En Tamaulipas hemos visto caer gigantes locales de la política comenzando por los legendarios líderes sindicales como el tampiqueño Diego Navarro Rodríguez, el victorense Luis Quintero Guzmán, el matamorense Agapito González Cavazos, el reynosense Reynaldo Garza Cantú, el neolaredense Pedro Pérez Ibarra, el petrolero veracruzano-maderense Joaquín Hernández Galicia, el tampiqueño Gerardo Gómez Castillo. También han desaparecido, unos por desgaste político, otros porque se acabó su ciclo biológico, elementos destacados como el fundador de la oposición en Nuevo Laredo, Carlos Enrique Cantú Rosas, el dos veces alcalde de Reynosa, Ernesto Gómez Lira, el altamirense Juan Genaro de la Portilla, la tampiqueña Magdalena Peraza Guerra, el victorense Enrique Cárdenas González y su hermano matamorense, Jorge de los mismos apellidos.

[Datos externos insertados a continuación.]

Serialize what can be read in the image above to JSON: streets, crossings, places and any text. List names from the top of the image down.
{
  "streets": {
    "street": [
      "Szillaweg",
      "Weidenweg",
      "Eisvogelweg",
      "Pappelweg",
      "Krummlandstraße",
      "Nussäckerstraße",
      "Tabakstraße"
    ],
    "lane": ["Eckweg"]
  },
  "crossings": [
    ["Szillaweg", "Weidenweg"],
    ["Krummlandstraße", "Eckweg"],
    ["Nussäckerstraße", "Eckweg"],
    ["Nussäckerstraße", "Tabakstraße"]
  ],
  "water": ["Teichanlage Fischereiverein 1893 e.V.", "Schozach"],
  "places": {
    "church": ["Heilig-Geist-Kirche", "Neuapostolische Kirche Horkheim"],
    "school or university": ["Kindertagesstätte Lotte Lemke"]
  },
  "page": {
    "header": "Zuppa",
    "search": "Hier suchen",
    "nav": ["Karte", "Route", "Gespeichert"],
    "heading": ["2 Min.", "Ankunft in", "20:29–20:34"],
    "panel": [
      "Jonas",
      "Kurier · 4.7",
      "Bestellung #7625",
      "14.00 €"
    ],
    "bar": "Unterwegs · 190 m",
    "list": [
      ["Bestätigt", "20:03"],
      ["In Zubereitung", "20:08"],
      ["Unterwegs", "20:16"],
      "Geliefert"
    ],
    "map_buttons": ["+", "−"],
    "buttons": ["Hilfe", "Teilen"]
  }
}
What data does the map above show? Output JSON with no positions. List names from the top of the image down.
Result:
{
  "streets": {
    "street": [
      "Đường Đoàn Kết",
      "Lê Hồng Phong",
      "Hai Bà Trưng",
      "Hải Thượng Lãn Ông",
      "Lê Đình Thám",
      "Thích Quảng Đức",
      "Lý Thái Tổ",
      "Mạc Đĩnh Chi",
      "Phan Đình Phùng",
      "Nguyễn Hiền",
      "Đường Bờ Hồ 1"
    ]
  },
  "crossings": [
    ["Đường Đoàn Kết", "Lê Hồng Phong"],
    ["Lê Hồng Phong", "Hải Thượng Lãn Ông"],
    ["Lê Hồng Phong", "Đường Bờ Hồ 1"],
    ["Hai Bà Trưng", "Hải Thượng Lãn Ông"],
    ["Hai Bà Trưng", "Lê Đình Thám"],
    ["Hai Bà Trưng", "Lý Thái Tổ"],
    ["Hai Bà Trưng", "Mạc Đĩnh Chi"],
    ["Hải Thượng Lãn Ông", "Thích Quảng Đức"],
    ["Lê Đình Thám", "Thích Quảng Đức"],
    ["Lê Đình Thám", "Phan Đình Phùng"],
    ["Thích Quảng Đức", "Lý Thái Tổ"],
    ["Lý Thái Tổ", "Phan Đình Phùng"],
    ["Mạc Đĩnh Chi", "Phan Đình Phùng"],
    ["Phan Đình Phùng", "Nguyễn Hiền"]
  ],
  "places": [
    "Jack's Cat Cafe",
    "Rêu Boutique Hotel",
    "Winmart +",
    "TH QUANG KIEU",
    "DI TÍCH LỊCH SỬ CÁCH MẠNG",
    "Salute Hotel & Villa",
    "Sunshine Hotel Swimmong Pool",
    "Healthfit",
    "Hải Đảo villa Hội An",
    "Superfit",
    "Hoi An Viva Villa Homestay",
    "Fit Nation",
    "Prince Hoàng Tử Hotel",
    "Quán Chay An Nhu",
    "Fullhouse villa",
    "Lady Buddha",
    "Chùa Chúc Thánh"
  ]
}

Merecen mencionarse como personajes de la política tamaulipeca los opositores Baltazar Díaz Bazán (Reynosa) y Juan Antonio Guajardo (Río Bravo).

Algunos de los mencionados fundaron dinastías que ahora representan Los Cantú Rosas de Nuevo Laredo, los Garza Elizondo de Reynosa, Los Cárdenas del Avellano de Victoria, los hermanos Cárdenas de Victoria-Matamoros-Güémez. También hemos tenido gobernadores que entran en la categoría de ídolos efímeros como los matamorenses Manuel Cavazos y Tomás Yarrington (el segundo está procesado por diversos delitos); el victorense Egidio Torre (está limpio pero prefirió irse del estado cuando terminó su gestión); el reynosense Francisco N quien se ha convertido en el emblema de la corrupción, el latrocinio, el cinismo y todas las conductas retorcidas que definen al actual PRIAN. No cabe duda, vivimos un cambio de régimen; seguirán en política los que entiendan el proceso; a otros les espera el desempleo o el anonimato.